++++ SOURCE DATA
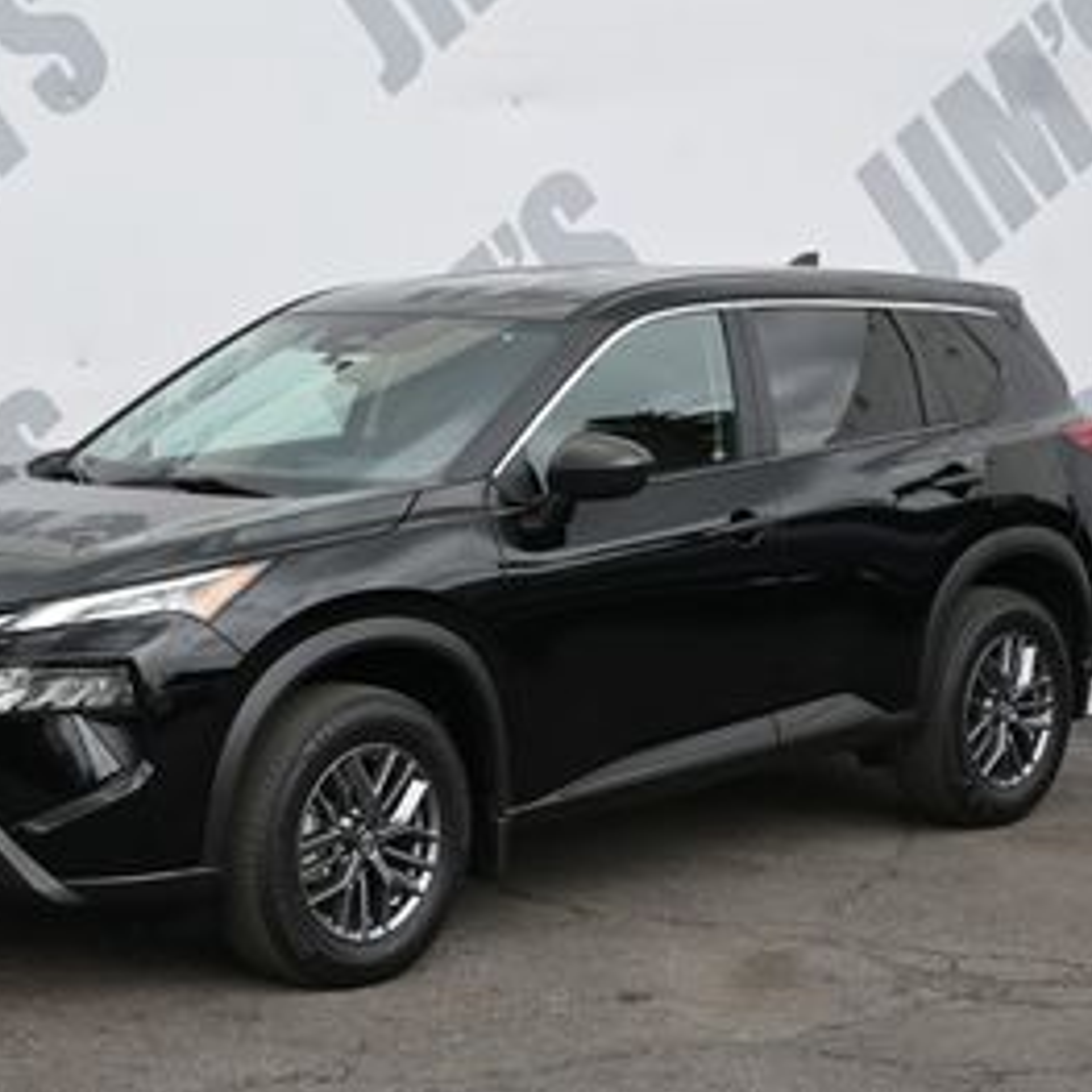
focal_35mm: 76
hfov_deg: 22.8
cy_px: 548
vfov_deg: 22.9
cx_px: 399
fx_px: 2700
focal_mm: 39
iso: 125
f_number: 5.6
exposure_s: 1/250
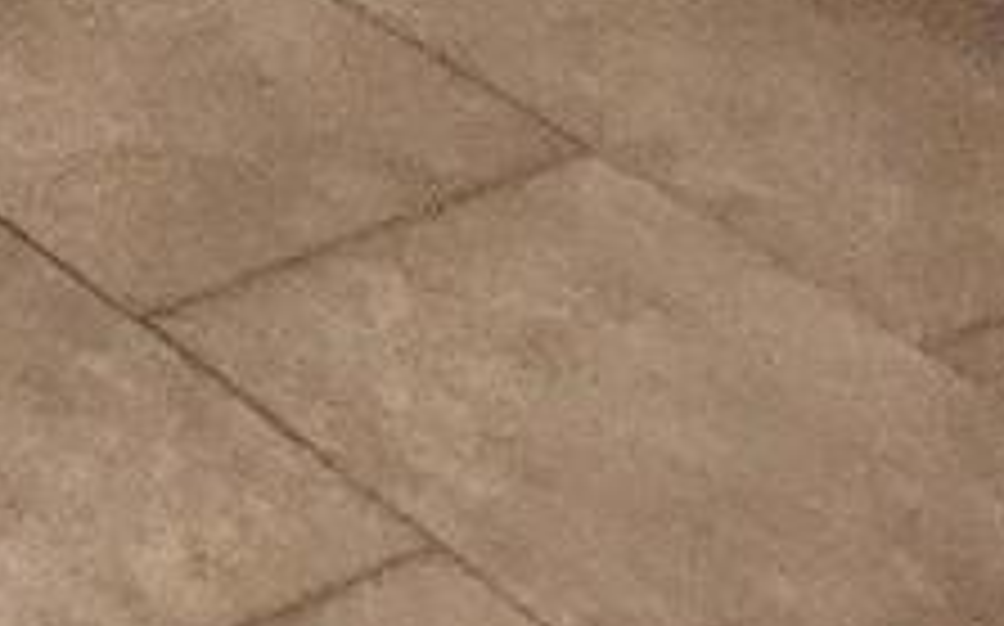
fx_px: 2707
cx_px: -1346
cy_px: -2013
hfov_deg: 14.5
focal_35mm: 99
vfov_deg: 7.6
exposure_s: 1/30
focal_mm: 1.7
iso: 320
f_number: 2.2
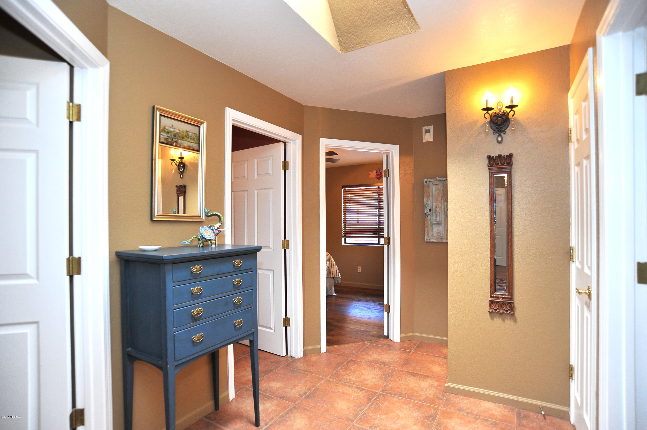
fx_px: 323
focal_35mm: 18
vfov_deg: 67.3
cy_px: 215
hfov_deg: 90.0
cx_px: 324
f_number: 4.5
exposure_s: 1/50
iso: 640
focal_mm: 18
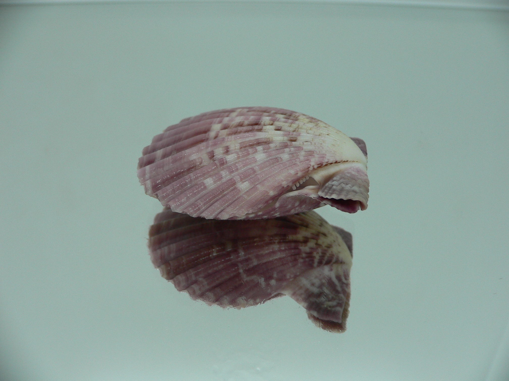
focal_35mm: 35
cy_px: 190
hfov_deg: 52.6
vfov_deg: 40.7
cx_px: 254
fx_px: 515
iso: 80
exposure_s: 1/60
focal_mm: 4.6
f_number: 2.8
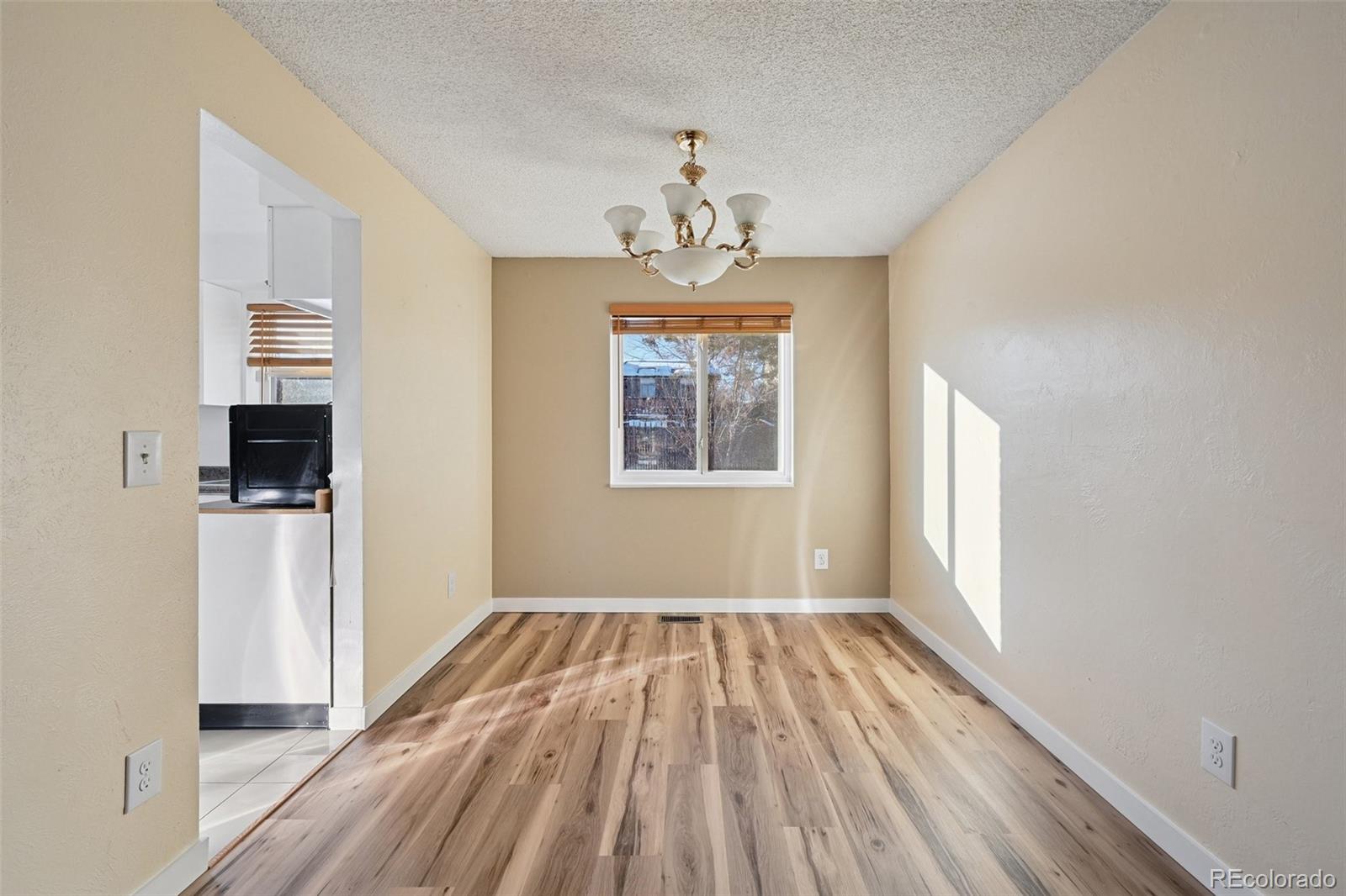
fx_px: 561
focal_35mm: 15
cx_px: 673
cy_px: 448
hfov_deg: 100.4
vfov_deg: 77.3
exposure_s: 1/80
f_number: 10
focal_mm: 15
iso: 400
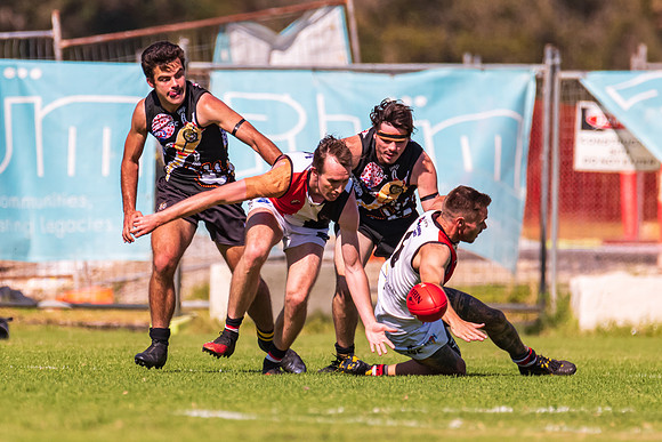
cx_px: 271
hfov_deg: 1.7
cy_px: 246
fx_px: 21897
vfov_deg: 1.2
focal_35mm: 1191
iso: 800
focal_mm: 600
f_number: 6.3
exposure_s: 1/4000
++++++++
ASSIGNMENT: Begin at the line containing "vfov_deg: 22.9" and stop at the final line of the data. Retype those lines exactly, without the pictures.

ANSWER TO THIS TASK:
vfov_deg: 22.9
cx_px: 399
fx_px: 2700
focal_mm: 39
iso: 125
f_number: 5.6
exposure_s: 1/250
fx_px: 2707
cx_px: -1346
cy_px: -2013
hfov_deg: 14.5
focal_35mm: 99
vfov_deg: 7.6
exposure_s: 1/30
focal_mm: 1.7
iso: 320
f_number: 2.2
fx_px: 323
focal_35mm: 18
vfov_deg: 67.3
cy_px: 215
hfov_deg: 90.0
cx_px: 324
f_number: 4.5
exposure_s: 1/50
iso: 640
focal_mm: 18
focal_35mm: 35
cy_px: 190
hfov_deg: 52.6
vfov_deg: 40.7
cx_px: 254
fx_px: 515
iso: 80
exposure_s: 1/60
focal_mm: 4.6
f_number: 2.8
fx_px: 561
focal_35mm: 15
cx_px: 673
cy_px: 448
hfov_deg: 100.4
vfov_deg: 77.3
exposure_s: 1/80
f_number: 10
focal_mm: 15
iso: 400
cx_px: 271
hfov_deg: 1.7
cy_px: 246
fx_px: 21897
vfov_deg: 1.2
focal_35mm: 1191
iso: 800
focal_mm: 600
f_number: 6.3
exposure_s: 1/4000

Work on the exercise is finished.